One of the first casualties of this development was Britain’s emerging relationship with former Eastern bloc states such as the Czech Republic and Poland which, despite previously being close to Britain in policy terms, decided instead to develop a strategic relationship with the new inner core. Friendless in the EU, Britain now finds itself increasingly overlooked by international investors and unable to reap the benefits of economic reform in the EU.
Britain’s relationship with the United States has fared no better. Having burned bridges with President George Bush through his opportunistic criticisms of the Iraq war, Howard found himself shut out in Washington from the very beginning of his premiership. The situation did not improve following the election of a Democratic president in 2008, and now, as America focuses its attention on the emerging superpowers of China and India, and the vast economic opportunities in Latin American, any notion of a special relationship seems a distant memory.

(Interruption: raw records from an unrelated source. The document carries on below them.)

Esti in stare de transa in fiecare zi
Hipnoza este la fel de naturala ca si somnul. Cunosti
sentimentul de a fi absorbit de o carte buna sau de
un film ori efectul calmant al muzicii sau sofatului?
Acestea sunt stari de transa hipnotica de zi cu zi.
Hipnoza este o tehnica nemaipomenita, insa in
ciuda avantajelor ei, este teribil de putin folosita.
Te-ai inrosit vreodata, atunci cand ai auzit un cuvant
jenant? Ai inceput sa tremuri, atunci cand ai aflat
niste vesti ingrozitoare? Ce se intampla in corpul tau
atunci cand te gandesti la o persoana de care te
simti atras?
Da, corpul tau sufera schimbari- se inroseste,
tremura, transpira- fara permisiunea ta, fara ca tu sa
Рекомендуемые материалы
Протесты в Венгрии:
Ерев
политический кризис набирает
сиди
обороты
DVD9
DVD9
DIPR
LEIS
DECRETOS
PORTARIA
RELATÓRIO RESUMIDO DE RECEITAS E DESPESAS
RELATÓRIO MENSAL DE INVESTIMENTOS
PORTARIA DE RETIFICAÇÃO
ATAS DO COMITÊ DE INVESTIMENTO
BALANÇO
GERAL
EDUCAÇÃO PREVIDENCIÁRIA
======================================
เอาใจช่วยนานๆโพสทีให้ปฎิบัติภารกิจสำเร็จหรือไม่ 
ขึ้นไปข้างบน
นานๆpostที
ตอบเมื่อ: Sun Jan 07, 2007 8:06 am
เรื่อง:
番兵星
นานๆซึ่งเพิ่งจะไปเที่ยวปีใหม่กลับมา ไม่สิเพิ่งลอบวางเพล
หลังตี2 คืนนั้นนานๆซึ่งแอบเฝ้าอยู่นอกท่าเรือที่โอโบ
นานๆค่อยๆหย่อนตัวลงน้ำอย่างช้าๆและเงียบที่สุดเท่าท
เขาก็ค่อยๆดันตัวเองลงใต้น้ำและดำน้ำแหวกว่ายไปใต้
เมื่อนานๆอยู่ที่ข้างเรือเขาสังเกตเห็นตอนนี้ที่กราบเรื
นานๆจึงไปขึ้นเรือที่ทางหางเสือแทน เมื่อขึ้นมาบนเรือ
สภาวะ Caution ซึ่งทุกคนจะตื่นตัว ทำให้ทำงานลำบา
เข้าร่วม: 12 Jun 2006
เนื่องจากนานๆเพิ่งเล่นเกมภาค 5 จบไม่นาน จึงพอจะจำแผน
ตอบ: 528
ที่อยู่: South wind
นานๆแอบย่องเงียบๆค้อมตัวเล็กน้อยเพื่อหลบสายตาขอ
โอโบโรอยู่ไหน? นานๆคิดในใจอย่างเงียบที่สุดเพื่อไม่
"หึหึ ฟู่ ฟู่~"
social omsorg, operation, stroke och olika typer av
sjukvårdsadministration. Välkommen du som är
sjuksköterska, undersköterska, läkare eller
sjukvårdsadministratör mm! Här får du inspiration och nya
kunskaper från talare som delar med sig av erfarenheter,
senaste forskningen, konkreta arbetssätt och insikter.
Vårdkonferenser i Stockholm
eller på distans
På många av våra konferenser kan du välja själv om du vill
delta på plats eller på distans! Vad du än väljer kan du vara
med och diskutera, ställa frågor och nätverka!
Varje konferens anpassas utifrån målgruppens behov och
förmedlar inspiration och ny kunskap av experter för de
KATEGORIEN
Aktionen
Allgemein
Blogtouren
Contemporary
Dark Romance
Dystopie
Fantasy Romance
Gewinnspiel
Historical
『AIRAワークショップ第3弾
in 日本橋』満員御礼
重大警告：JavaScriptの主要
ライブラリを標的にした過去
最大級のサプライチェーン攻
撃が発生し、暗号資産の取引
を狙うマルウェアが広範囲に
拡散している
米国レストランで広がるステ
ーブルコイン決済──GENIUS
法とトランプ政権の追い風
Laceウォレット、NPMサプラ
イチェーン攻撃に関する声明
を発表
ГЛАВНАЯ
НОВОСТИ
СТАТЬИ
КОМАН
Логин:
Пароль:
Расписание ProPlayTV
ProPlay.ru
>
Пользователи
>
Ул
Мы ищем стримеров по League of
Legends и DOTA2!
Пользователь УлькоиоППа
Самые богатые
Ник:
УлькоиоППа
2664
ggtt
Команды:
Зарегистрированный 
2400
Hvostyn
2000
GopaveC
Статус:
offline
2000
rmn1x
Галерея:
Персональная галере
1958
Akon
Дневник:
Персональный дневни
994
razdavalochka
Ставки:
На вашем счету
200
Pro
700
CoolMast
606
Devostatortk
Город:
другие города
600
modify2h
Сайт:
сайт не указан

Yet, despite squandering so much and achieving so little, Michael Howard nevertheless succeeded in leading his party to three successive election victories in 2005, 2009 and 2014. And, in this respect, Labour supporters have only themselves to blame. Having scored his first victory as a result of apathy and complacency on the left, Howard wasted no time in capitalising on divisions among his opponents. By tacitly encouraging the growth of the Liberal Democrats in former Labour heartlands, Mr Howard made it next to impossible for either party to achieve a breakthrough. The 2014 result typified this, where Labour slipped into third place in terms of number of seats, despite still coming second in the overall share of the vote. The damage of the 2005 election appears irreparable.
Meanwhile, the Conservatives have little incentive to tackle the growing wave of apathy afflicting British politics. Instead they rely on populist rightwing policies – anti-immigration, anti-minority, draconian social policies – to turn out their core vote, while despondency ensures that leftwing voters remain at home. Reforms that could make a decisive difference, such as a change in the electoral system, are a fantasy so long as the Tories remain in office.
Ten years since Michael Howard was elected as prime minister, things are worse than people could have imagined. But the search for a way out seems hopeless.